Engineering Contradictions & Design Principles
Engineering Contradiction Analysis
1Loss of information
If current location-based mapping systems display user locations, then users can see where others are located, but user anonymity is compromised and demographic information cannot be protected
Solution Approach 1:
The system segments user location data by dividing the geographic area into blocks and aggregating user counts within each block rather than displaying individual user positions. This segmentation protects user anonymity while still providing useful location-based information about crowd density and demographics.
Solution Approach 2:
The system creates anonymized copies of user location data by replacing actual user identifiers with aggregated block-level statistics. Instead of showing real user positions, the system displays copied information in the form of user counts and demographic ratios for each block, maintaining utility while protecting privacy.
2Measurement precision
If the system displays detailed location information of individuals, then users can identify specific locations of other users, but this compromises user privacy and anonymity
Solution Approach 1:
The system divides the continuous geographic space into discrete blocks and aggregates user data at the block level. This segmentation reduces location precision from individual-level to block-level, thereby protecting user privacy while maintaining sufficient information for understanding crowd distribution and demographics.
Solution Approach 2:
The system changes the parameter of location information from precise individual coordinates to aggregated block-level statistics. By transforming the data representation from exact positions to statistical summaries (user counts, demographic ratios), the system maintains analytical value while eliminating privacy risks.
3Ease of operation
If the system aggregates large numbers of users into blocks, then user anonymity is protected, but the ability to locate specific clusters of people becomes difficult
Solution Approach 1:
The system segments the geographic area into a hierarchical structure of blocks, allowing users to navigate from larger to smaller blocks. This segmentation enables detection of clusters by comparing user counts across different block levels, maintaining anonymity while providing cluster location capability through the block hierarchy.
Solution Approach 2:
The system adds a hierarchical dimension to the block structure, allowing navigation and analysis at multiple levels of granularity. Users can detect clusters by examining user distribution across hierarchical levels, transforming the problem from two-dimensional precise location to multi-dimensional block hierarchy analysis.
Data Source
AI summary
A system for providing a geographic location based information having a server which comprises a transceiver which is operated to receive a request for the geographic location based information of the plurality of people and a processor to locate, to determine a count, to represent the count as a pair of counters in a plurality of blocks and update the count at each counter.
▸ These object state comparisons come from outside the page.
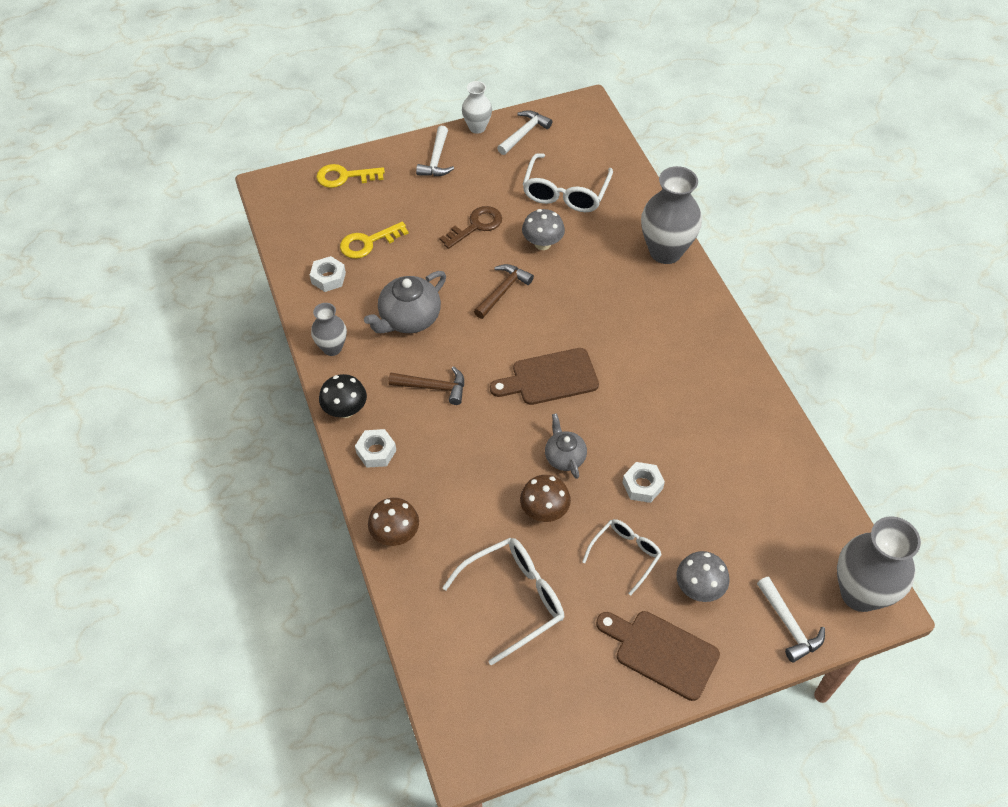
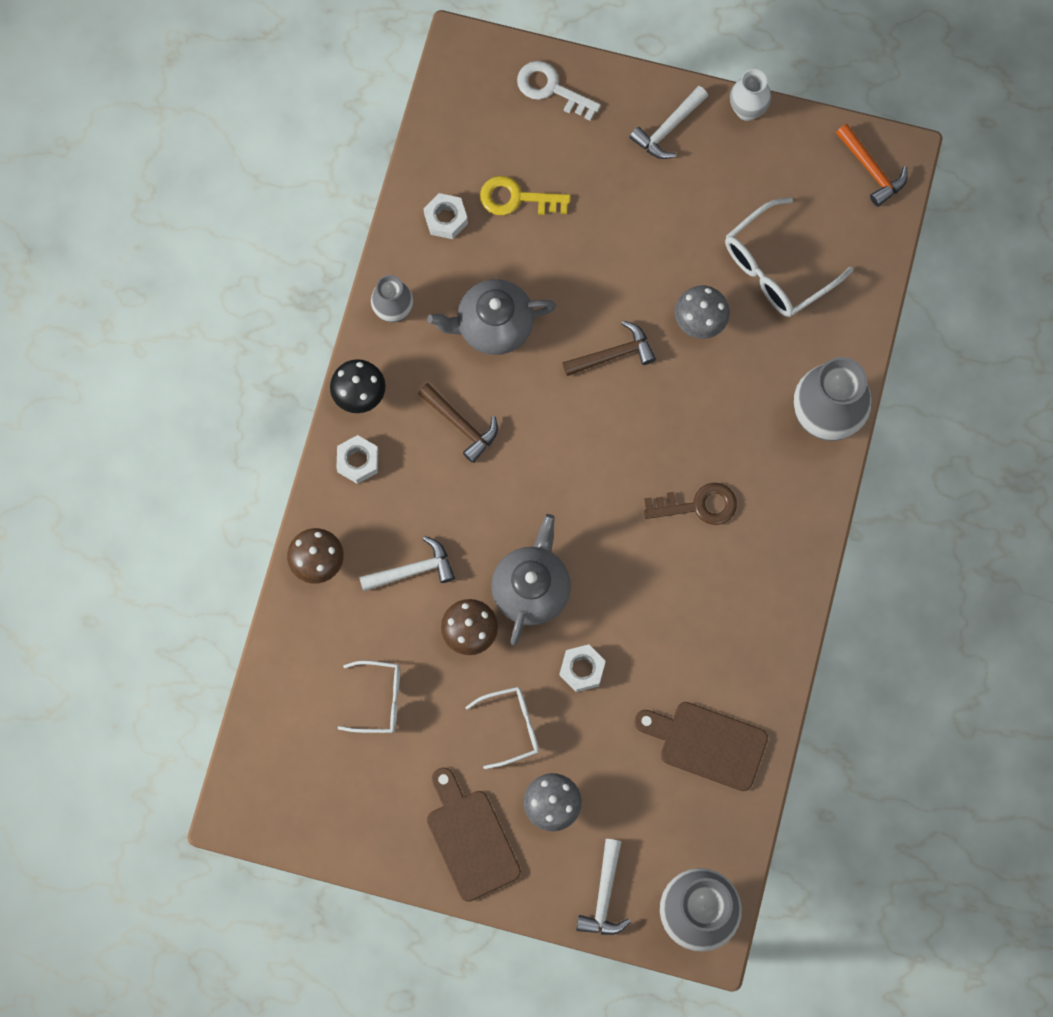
camera: 35 degrees right, 20 degrees up
yellow key [316,164,385,188] -> white key [517,61,601,121]
brown key [439,206,502,249] -> brown key moved to [644,483,737,525]
white glasses [442,538,564,666] -> white glasses [338,660,400,733], size x0.63
brown cutting board [490,348,599,405] -> brown cutting board moved to [634,702,768,791]
white hammer [497,110,552,155] -> white hammer moved to [359,536,455,592]
grey teapot [545,413,587,479] -> grey teapot [491,514,571,645], size x1.62
none -> orange hammer [836,124,908,207]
A user interface is configured to display the plurality of blocks with the pair of counters. The cloud server dynamically stores/updates user settings and interests of all network devices, stores advertisers static locations and updates ads based off users inputs and populates stored information on universal map shared by all users and also receives request to filter user's map by a Label and determines all users in viewing window of map that have that Label saved in their profiles and then sends results to the user.